(What is required): Copy out each line of the entries below that contains the string "process". Case counts.

--*--

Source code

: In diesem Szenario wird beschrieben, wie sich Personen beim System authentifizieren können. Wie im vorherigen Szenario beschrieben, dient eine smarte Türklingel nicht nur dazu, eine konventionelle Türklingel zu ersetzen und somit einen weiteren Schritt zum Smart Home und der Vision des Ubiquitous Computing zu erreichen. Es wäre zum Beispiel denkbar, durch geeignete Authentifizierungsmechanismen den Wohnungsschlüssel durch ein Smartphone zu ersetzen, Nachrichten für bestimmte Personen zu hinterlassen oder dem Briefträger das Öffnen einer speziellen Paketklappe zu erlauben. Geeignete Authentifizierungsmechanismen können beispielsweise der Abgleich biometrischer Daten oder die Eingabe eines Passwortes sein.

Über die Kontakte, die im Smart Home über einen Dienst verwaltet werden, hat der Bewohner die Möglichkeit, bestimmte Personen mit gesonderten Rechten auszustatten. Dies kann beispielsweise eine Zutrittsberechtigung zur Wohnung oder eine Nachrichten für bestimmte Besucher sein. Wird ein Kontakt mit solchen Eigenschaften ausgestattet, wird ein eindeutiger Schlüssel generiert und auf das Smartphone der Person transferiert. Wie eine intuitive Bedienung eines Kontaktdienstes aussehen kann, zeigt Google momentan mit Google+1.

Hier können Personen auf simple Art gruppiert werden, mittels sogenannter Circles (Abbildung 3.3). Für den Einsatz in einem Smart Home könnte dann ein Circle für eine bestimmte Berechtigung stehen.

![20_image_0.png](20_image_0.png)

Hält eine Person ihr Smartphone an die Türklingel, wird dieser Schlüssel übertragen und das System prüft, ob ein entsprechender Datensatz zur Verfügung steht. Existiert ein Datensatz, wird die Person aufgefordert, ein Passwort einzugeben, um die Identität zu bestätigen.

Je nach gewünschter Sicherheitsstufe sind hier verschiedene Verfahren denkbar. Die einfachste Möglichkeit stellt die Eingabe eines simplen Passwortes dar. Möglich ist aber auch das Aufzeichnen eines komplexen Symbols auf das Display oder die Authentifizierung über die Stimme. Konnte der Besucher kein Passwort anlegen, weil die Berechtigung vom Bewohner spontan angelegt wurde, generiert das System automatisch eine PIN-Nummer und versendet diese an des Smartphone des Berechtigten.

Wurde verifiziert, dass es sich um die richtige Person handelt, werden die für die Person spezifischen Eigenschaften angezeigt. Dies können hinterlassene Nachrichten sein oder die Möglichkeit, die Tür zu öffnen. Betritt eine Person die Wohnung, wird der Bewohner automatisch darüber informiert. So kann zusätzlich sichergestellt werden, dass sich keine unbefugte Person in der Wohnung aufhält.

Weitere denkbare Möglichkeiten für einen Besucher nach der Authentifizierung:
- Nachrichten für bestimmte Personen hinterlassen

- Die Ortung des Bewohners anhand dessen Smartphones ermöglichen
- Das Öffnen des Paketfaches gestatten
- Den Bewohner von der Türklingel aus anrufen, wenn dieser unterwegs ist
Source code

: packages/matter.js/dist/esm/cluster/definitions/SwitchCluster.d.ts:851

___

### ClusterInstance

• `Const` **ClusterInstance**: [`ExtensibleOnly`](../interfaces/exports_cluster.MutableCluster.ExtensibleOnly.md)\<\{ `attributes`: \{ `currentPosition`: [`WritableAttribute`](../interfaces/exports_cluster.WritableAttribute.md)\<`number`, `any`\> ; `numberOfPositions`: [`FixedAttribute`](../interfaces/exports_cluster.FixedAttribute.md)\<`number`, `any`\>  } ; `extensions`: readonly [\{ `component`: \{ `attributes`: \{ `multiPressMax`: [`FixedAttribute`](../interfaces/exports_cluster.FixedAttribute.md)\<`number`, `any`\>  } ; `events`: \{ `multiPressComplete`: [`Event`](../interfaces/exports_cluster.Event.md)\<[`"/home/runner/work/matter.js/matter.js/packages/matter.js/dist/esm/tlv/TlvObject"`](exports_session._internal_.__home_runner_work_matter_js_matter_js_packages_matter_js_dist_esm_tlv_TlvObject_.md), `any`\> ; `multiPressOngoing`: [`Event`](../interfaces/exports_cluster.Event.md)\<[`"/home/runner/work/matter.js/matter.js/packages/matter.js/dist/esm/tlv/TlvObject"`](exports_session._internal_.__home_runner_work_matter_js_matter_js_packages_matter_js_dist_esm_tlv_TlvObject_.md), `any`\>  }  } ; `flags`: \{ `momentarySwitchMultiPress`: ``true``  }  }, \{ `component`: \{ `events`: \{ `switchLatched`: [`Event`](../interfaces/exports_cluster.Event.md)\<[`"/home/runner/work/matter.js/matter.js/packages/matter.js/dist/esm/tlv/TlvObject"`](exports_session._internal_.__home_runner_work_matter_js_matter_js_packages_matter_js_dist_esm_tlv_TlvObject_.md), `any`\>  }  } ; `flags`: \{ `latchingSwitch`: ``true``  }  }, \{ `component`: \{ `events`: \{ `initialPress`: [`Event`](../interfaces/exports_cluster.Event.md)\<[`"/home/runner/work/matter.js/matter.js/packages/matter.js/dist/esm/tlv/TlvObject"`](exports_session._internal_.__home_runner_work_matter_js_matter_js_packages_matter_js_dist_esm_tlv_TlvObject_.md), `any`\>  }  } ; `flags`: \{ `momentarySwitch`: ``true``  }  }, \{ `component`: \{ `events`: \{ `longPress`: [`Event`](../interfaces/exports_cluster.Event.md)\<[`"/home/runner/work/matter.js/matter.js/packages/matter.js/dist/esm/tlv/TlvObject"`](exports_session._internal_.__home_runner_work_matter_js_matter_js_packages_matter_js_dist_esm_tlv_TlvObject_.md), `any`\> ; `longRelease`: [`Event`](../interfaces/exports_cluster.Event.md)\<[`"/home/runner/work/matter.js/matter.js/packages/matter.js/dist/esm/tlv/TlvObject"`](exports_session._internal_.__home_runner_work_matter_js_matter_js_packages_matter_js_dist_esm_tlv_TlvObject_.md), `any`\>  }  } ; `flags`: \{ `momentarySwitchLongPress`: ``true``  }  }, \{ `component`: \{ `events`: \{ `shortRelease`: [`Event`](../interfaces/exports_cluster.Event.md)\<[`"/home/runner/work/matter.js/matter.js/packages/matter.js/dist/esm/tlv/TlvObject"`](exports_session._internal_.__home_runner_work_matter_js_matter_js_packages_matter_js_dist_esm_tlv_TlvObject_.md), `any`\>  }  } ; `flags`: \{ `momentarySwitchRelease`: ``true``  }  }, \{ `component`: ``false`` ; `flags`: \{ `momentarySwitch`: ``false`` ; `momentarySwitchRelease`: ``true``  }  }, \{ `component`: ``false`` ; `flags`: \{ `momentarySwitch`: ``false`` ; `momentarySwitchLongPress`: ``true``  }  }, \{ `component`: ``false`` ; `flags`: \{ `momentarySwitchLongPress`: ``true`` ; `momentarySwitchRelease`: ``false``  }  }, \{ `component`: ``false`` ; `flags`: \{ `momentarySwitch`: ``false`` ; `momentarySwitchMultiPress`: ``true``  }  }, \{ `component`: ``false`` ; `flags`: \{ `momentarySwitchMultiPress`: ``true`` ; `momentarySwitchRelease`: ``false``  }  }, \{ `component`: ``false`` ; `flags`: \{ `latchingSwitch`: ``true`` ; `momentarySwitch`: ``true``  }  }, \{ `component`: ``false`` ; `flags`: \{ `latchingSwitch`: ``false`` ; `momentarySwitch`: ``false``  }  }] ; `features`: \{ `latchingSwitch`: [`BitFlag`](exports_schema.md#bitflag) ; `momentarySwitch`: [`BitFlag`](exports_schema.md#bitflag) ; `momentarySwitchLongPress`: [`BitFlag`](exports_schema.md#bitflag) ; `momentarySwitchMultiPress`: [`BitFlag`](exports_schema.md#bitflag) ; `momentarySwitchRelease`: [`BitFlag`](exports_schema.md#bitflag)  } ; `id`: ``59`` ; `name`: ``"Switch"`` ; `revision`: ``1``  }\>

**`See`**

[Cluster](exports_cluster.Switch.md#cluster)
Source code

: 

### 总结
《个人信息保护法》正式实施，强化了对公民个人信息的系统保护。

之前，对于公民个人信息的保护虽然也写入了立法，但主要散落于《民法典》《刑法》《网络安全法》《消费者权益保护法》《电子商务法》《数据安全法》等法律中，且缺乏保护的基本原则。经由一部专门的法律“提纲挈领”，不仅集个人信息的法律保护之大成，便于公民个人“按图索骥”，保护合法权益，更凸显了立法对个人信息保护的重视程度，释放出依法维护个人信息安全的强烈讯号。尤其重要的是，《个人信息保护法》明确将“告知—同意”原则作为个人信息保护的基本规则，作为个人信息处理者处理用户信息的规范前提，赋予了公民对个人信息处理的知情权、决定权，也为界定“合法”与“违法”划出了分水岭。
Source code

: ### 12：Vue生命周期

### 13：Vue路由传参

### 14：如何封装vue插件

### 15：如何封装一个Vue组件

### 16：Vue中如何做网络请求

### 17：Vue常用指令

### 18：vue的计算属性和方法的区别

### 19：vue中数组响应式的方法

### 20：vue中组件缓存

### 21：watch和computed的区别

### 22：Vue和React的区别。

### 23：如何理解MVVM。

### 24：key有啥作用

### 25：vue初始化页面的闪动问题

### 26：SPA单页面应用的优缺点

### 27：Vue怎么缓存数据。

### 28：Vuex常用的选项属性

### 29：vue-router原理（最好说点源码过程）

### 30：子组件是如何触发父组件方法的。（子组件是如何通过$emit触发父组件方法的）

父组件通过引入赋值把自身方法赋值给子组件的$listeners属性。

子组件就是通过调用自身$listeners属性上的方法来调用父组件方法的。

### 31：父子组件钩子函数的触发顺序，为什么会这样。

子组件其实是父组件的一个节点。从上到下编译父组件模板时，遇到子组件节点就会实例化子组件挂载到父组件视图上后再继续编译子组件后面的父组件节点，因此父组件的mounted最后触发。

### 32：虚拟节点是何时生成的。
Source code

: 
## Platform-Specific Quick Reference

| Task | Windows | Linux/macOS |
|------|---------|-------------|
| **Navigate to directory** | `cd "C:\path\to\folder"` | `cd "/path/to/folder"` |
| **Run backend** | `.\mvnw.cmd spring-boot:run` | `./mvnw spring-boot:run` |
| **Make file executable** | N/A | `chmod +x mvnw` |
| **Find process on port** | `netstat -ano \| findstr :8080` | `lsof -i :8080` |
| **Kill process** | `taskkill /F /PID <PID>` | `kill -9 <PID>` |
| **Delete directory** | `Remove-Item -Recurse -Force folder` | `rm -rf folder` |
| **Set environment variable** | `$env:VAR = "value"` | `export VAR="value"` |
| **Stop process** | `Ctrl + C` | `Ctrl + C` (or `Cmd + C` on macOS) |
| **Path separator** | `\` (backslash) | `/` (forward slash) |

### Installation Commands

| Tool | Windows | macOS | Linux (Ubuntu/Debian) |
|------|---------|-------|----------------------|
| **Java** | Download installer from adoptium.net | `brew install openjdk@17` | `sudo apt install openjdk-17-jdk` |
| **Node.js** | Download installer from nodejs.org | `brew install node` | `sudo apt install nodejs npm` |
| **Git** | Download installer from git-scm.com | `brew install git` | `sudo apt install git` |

--*--

(Result of this exercise):
| **Find process on port** | `netstat -ano \| findstr :8080` | `lsof -i :8080` |
| **Kill process** | `taskkill /F /PID <PID>` | `kill -9 <PID>` |
| **Stop process** | `Ctrl + C` | `Ctrl + C` (or `Cmd + C` on macOS) |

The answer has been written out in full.